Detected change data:
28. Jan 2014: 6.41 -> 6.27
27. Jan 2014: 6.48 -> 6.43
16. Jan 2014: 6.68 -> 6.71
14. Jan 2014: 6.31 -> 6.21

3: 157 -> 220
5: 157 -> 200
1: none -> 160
...
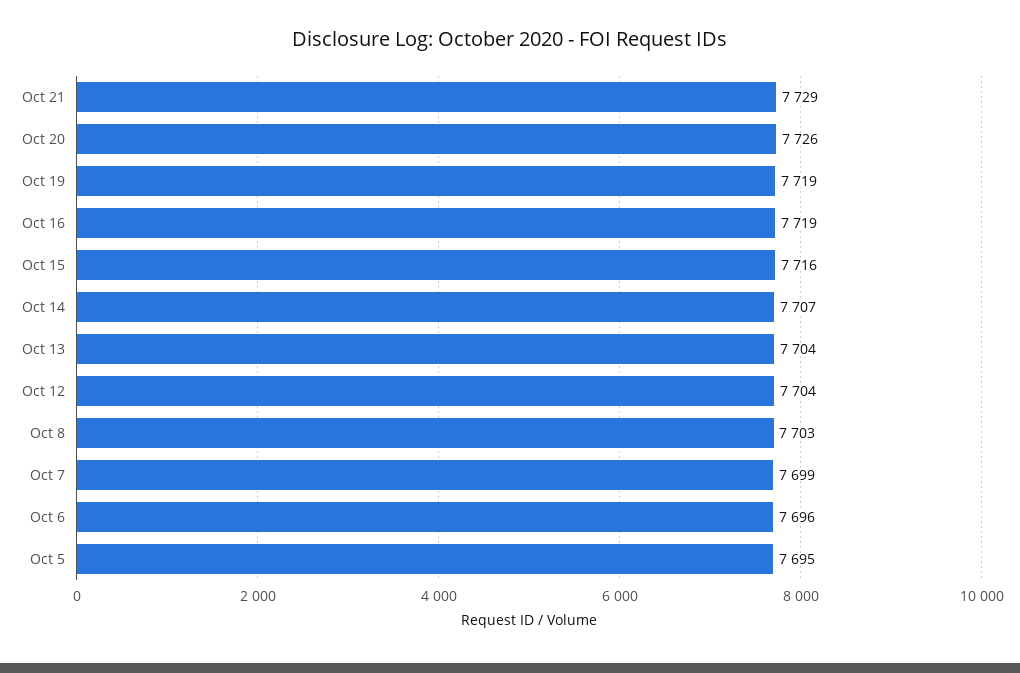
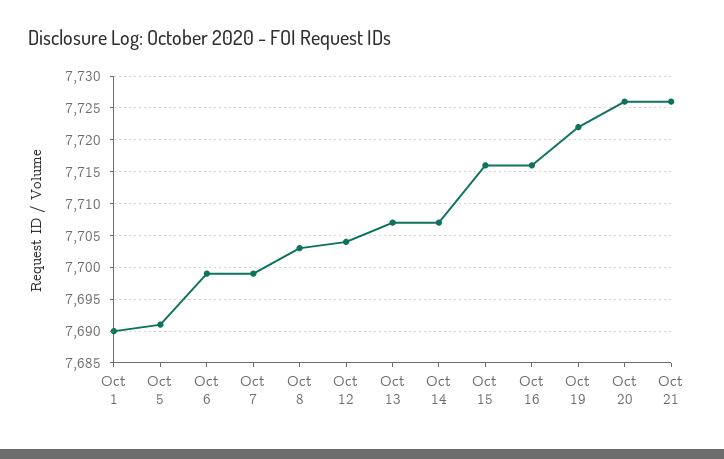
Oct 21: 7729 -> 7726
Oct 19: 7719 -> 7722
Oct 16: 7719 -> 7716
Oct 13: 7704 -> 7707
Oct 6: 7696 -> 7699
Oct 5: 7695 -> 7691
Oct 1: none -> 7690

• [What is required] Beginning with the line that has "Oct 21: 7729 -> 7726" and ending with the line that has "Oct 1: none -> 7690", set down the lines above exactly and include no others.

• [Reply]
Oct 21: 7729 -> 7726
Oct 19: 7719 -> 7722
Oct 16: 7719 -> 7716
Oct 13: 7704 -> 7707
Oct 6: 7696 -> 7699
Oct 5: 7695 -> 7691
Oct 1: none -> 7690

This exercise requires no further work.